Perturbed examples reveal invariances shared by language models
Ruchit Rawal, Mariya Toneva
TL;DR
This work addresses the challenge of comparing NLP models beyond IID benchmarks by introducing a shared-invariances framework that uses interpretable perturbations targeting specific linguistic capabilities. It defines goal-conditioned perturbation generation and two invariance-based metrics, Hard-SCoPE and Soft-SCoPE, to quantify how much a target model preserves perturbation invariances established by a reference model. Through experiments across architectures and with black-box APIs (e.g., InstructGPT vs GPT-2), the authors show that larger models tend to share more invariances, while distillation can weaken invariances for certain capabilities.

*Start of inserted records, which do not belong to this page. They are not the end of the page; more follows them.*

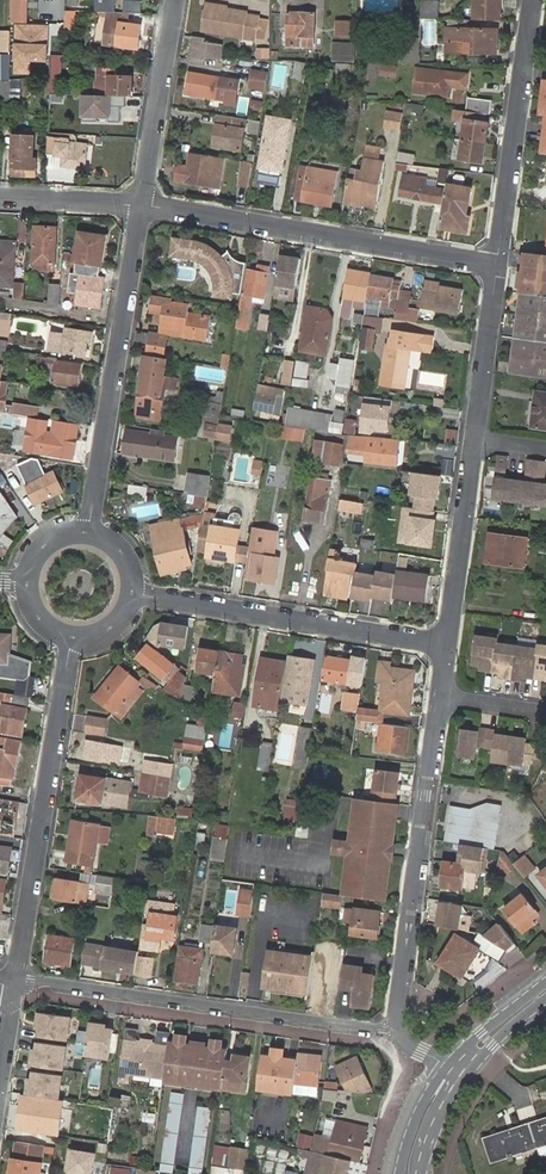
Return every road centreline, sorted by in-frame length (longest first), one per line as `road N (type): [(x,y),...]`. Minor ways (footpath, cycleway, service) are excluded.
road 1 (residential): [(17,982),(398,1033)]
road 2 (residential): [(499,266),(141,205)]
road 3 (residential): [(72,640),(17,982)]
road 4 (residential): [(440,696),(398,1033)]
road 5 (residential): [(141,205),(92,521)]
road 6 (residential): [(140,600),(446,646)]
road 7 (residential): [(534,0),(499,266)]
road 8 (residential): [(477,438),(446,646)]
road 9 (residential): [(175,0),(141,205)]
road 10 (residential): [(499,266),(477,438)]
road 11 (residential): [(141,205),(0,197)]

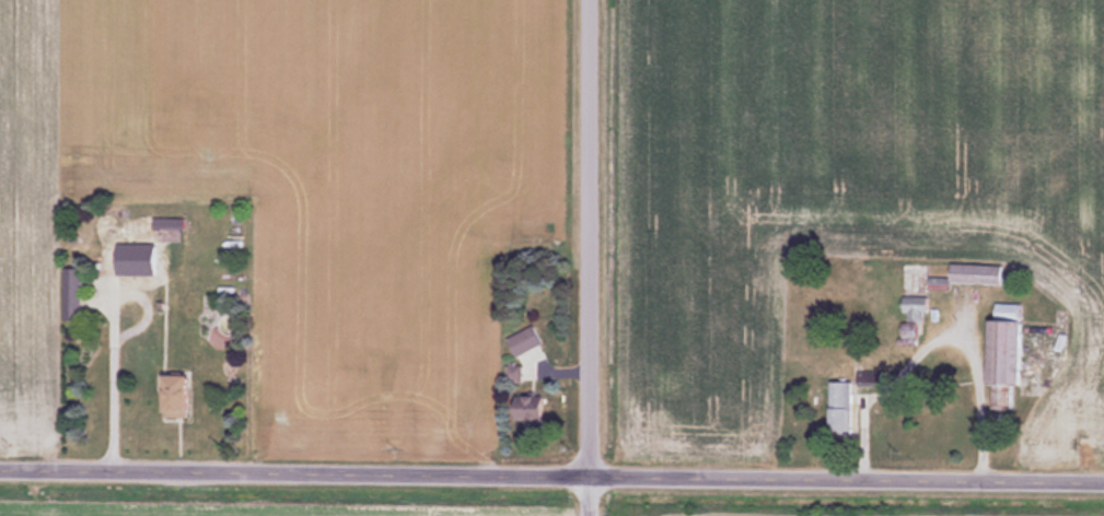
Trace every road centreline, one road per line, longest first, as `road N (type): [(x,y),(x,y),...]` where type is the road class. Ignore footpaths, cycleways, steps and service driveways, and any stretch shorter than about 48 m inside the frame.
road 1 (tertiary): [(1103,478),(0,468)]
road 2 (residential): [(590,515),(589,0)]

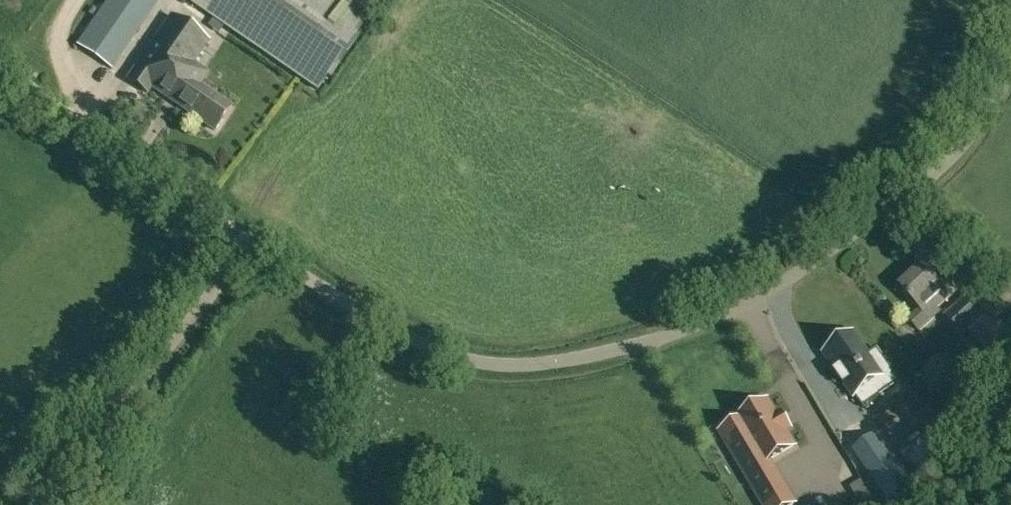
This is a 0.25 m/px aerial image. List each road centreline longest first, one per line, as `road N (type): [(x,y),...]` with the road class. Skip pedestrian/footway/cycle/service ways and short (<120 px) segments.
road 1 (unclassified): [(253,243),(454,352),(532,364),(610,350),(775,280),(961,147),(995,102),(1010,54)]
road 2 (unclassified): [(37,504),(241,244),(253,243)]
road 3 (unclassified): [(253,243),(65,108)]

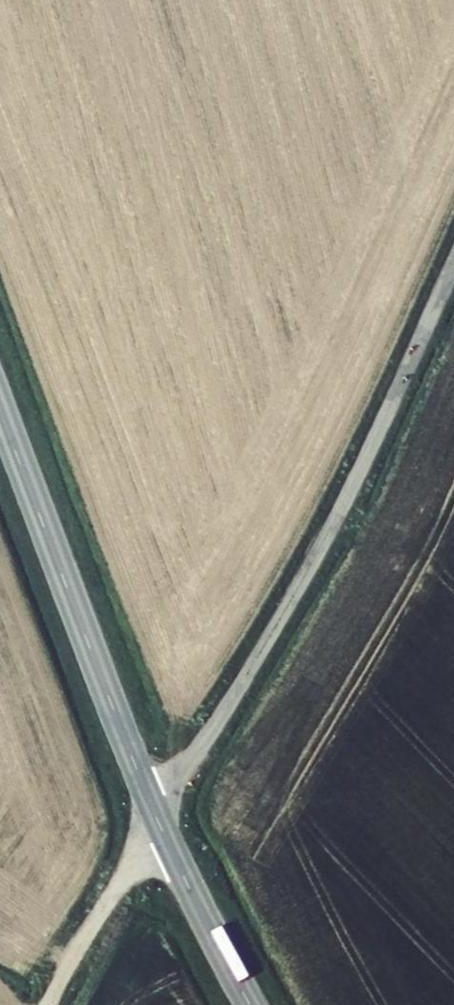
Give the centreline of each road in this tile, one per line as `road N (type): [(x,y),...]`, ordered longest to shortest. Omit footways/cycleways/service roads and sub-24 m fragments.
road 1 (unclassified): [(453,268),(325,540),(157,818)]
road 2 (tertiary): [(157,818),(0,412)]
road 3 (unclassified): [(157,818),(46,1004)]
road 4 (tertiary): [(250,1004),(157,818)]

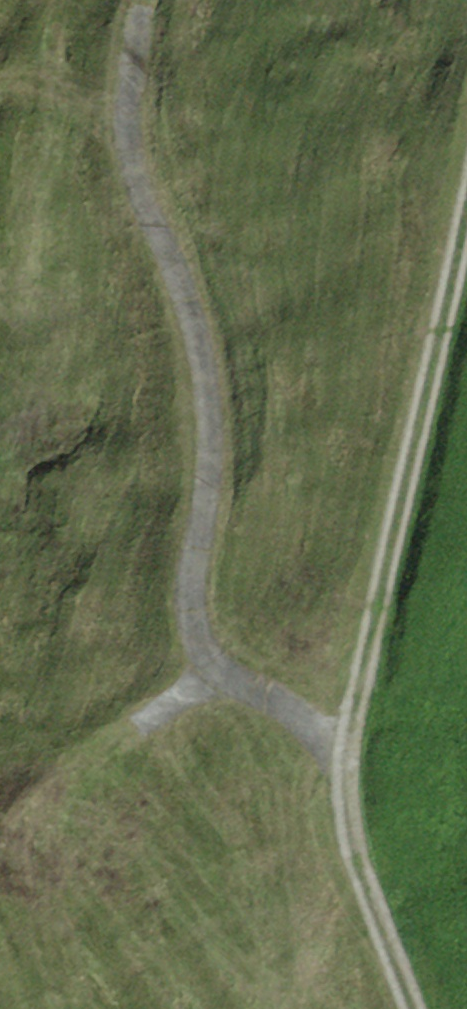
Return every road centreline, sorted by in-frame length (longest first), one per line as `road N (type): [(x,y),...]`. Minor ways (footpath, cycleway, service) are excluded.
road 1 (track): [(139,0),(124,131),(191,324),(205,670),(346,744)]
road 2 (track): [(466,207),(346,744),(432,1008)]

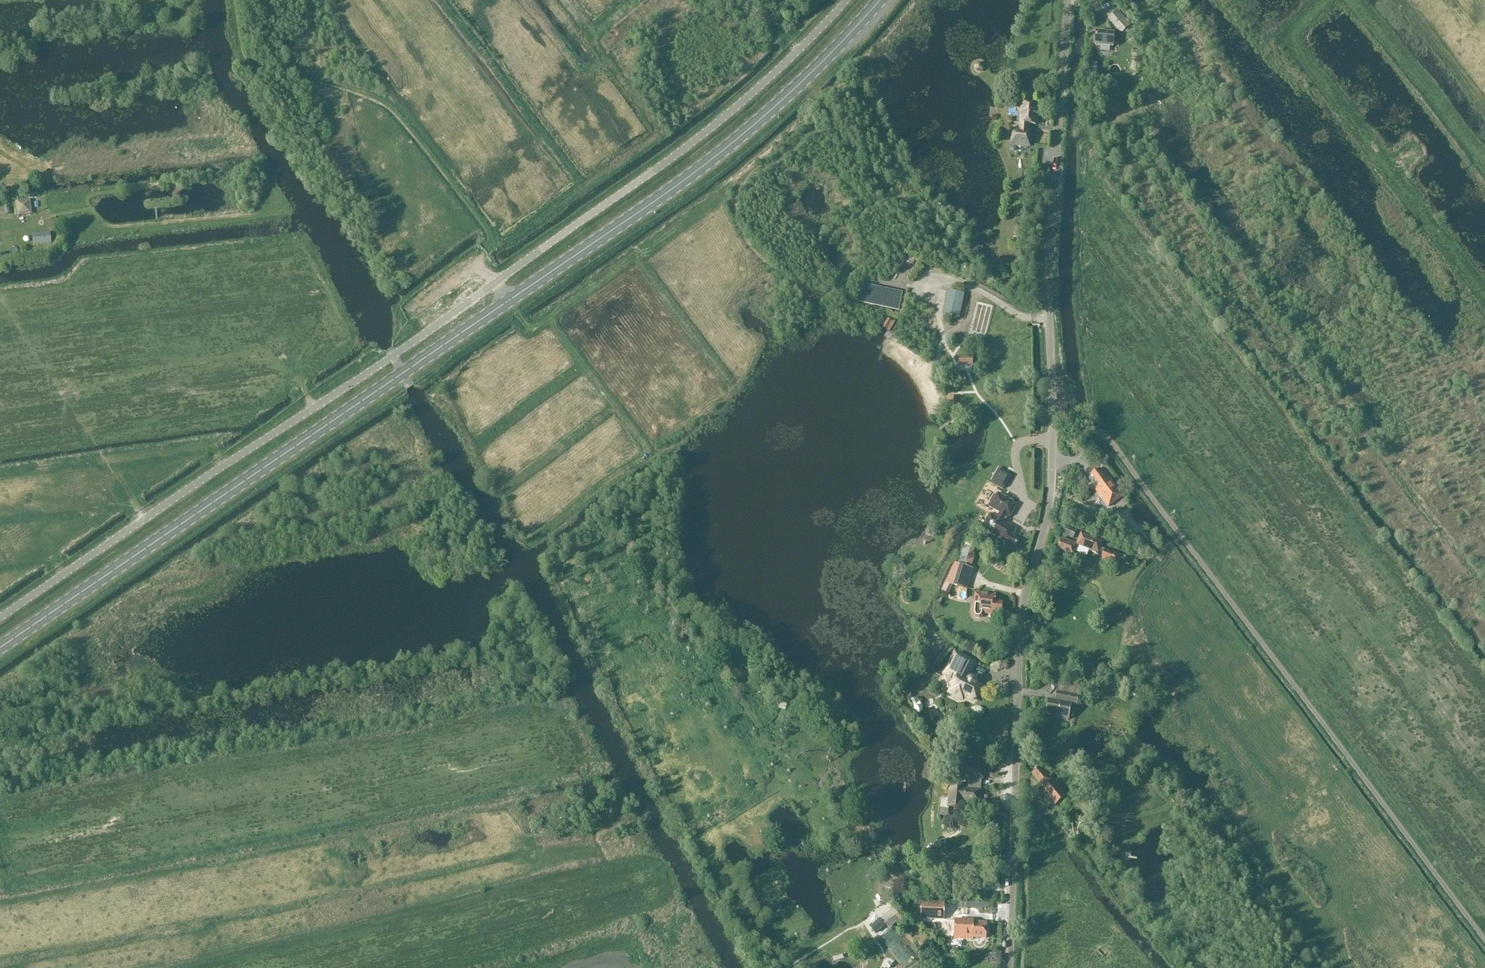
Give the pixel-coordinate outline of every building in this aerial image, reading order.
[(1107,20),(1120,35),(1130,27),(1117,12),(1107,20)] [(1114,33),(1096,32),(1095,32),(1094,46),(1113,48),(1114,33)] [(1036,125),(1037,107),(1023,106),(1020,133),(1014,133),(1013,143),(1029,145),(1031,124),(1036,125)] [(1042,163),(1051,163),(1051,148),(1042,148),(1042,163)] [(16,215),(30,215),(29,202),(16,203),(16,215)] [(33,246),(51,244),(50,233),(32,234),(33,246)] [(984,267),(988,272),(994,266),(990,261),(984,267)] [(930,289),(936,296),(946,289),(940,281),(930,289)] [(963,295),(946,291),(941,316),(958,320),(963,295)] [(890,332),(896,322),(888,317),(882,328),(890,332)] [(959,356),(959,366),(972,365),(972,356),(959,356)] [(1108,481),(1099,470),(1092,475),(1100,487),(1096,490),(1109,507),(1122,496),(1110,480),(1108,481)] [(1004,489),(1008,475),(997,471),(992,485),(1004,489)] [(1000,513),(997,518),(991,515),(982,528),(1002,540),(1000,542),(1013,549),(1019,541),(1013,537),(1017,530),(1004,523),(1007,517),(1010,519),(1018,505),(999,494),(997,497),(995,496),(989,507),(1000,513)] [(1077,531),(1066,527),(1063,535),(1074,539),(1077,531)] [(1099,555),(1101,549),(1104,543),(1081,534),(1077,545),(1062,539),(1058,549),(1073,555),(1074,551),(1077,552),(1079,547),(1099,555)] [(971,569),(975,558),(968,556),(971,545),(965,543),(957,565),(971,569)] [(1104,551),(1101,549),(1099,555),(1102,556),(1100,561),(1117,567),(1121,556),(1105,550),(1104,551)] [(973,570),(971,569),(957,565),(954,564),(945,584),(966,591),(973,570)] [(995,601),(995,595),(975,593),(973,613),(973,616),(976,618),(979,619),(982,617),(983,614),(992,615),(993,612),(1002,613),(1003,602),(995,601)] [(949,668),(953,674),(959,677),(951,693),(963,699),(964,696),(973,701),(980,687),(975,685),(975,682),(974,681),(972,680),(970,682),(966,679),(974,664),(956,654),(949,668)] [(1055,701),(1049,700),(1046,716),(1069,720),(1072,705),(1077,706),(1079,697),(1057,693),(1055,701)] [(913,698),(911,699),(913,707),(919,713),(921,711),(921,710),(922,709),(922,707),(922,705),(922,703),(921,701),(920,700),(918,699),(916,698),(913,698)] [(1042,767),(1034,773),(1043,785),(1044,785),(1047,789),(1045,791),(1056,804),(1066,797),(1054,783),(1050,786),(1047,782),(1051,779),(1042,767)] [(966,778),(983,779),(984,769),(967,768),(966,778)] [(950,786),(948,799),(940,799),(939,810),(947,810),(948,807),(964,808),(965,802),(981,804),(982,790),(965,789),(966,788),(950,786)] [(1181,788),(1173,794),(1179,801),(1187,795),(1181,788)] [(885,881),(902,891),(909,879),(892,869),(885,881)] [(944,919),(945,903),(923,903),(922,919),(944,919)] [(893,909),(871,927),(876,934),(885,926),(885,925),(889,929),(894,925),(896,924),(899,928),(904,923),(893,909)] [(973,920),(955,920),(954,938),(972,939),(972,937),(986,937),(986,922),(973,922),(973,920)]
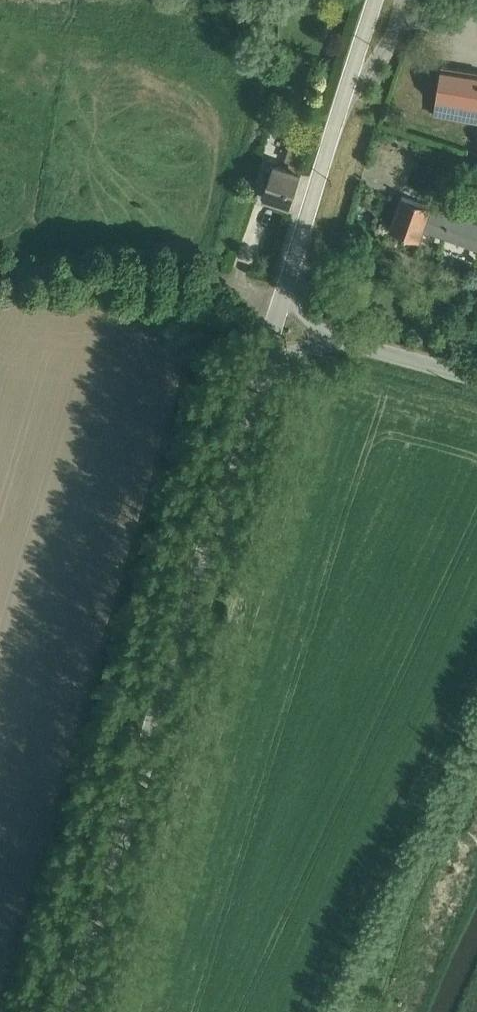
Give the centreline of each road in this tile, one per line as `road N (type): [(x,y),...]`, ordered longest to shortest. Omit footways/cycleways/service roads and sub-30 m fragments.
road 1 (track): [(321,337),(120,1011)]
road 2 (tertiary): [(69,1011),(265,359)]
road 3 (tertiary): [(291,271),(375,0)]
road 4 (unclassified): [(476,379),(321,337)]
road 5 (track): [(339,111),(397,32),(403,0)]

The framework provides insights into how design choices and pretraining influence linguistic capabilities, offering a practical tool for nuanced model evaluation and safer deployment of AI systems. The authors also release code to enable reproducibility and further exploration in this area.
Abstract
The rapid growth in natural language processing (NLP) research has led to numerous new models, outpacing our understanding of how they compare to established ones. One major reason for this difficulty is saturating benchmarks, which may not well reflect differences in model performance in the wild. In this work, we introduce a novel framework to compare two NLP models by revealing their shared invariance to interpretable input perturbations targeting a specific linguistic capability. Via experiments on models from the same and different architecture families, this framework offers insights about how changes in models (e.g., distillation, size increase) affect linguistic capabilities. Furthermore, our framework enables evaluation of invariances between commercial black-box models (e.g., InstructGPT family) and models that are better understood (e.g., GPT-2). Across experiments, we observe that large language models share many invariances encoded by models of various sizes, whereas the invariances by large models are only shared by other large models. Possessing a wide variety of invariances may be key to the recent successes of large language models, and our framework can shed light on the types of invariances retained or emerging in new models. We make the code publicly available.